** AVAILABLE DATA follows **
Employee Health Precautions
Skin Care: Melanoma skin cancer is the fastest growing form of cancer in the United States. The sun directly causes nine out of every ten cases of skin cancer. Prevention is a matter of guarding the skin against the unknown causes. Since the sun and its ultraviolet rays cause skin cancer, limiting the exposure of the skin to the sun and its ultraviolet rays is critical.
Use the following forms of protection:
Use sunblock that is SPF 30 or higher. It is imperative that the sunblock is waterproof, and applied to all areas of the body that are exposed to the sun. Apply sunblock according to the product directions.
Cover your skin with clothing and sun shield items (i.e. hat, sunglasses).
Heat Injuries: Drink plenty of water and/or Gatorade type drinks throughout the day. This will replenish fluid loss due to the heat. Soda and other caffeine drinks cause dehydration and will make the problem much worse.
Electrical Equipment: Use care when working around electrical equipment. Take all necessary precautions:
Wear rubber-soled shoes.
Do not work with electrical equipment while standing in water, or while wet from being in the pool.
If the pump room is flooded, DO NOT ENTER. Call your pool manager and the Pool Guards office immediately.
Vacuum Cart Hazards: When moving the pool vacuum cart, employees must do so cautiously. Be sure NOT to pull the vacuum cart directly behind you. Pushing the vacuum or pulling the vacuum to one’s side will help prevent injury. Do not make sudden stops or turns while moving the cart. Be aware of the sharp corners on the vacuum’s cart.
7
** End of AVAILABLE DATA **
## EXERCISE DETAILS
Each of the lines from the one that contains "Heat Injuries: Drink" through the last line of the data needs to be repeated exactly, with no others.

## TASK ANSWER
Heat Injuries: Drink plenty of water and/or Gatorade type drinks throughout the day. This will replenish fluid loss due to the heat. Soda and other caffeine drinks cause dehydration and will make the problem much worse.
Electrical Equipment: Use care when working around electrical equipment. Take all necessary precautions:
Wear rubber-soled shoes.
Do not work with electrical equipment while standing in water, or while wet from being in the pool.
If the pump room is flooded, DO NOT ENTER. Call your pool manager and the Pool Guards office immediately.
Vacuum Cart Hazards: When moving the pool vacuum cart, employees must do so cautiously. Be sure NOT to pull the vacuum cart directly behind you. Pushing the vacuum or pulling the vacuum to one’s side will help prevent injury. Do not make sudden stops or turns while moving the cart. Be aware of the sharp corners on the vacuum’s cart.
7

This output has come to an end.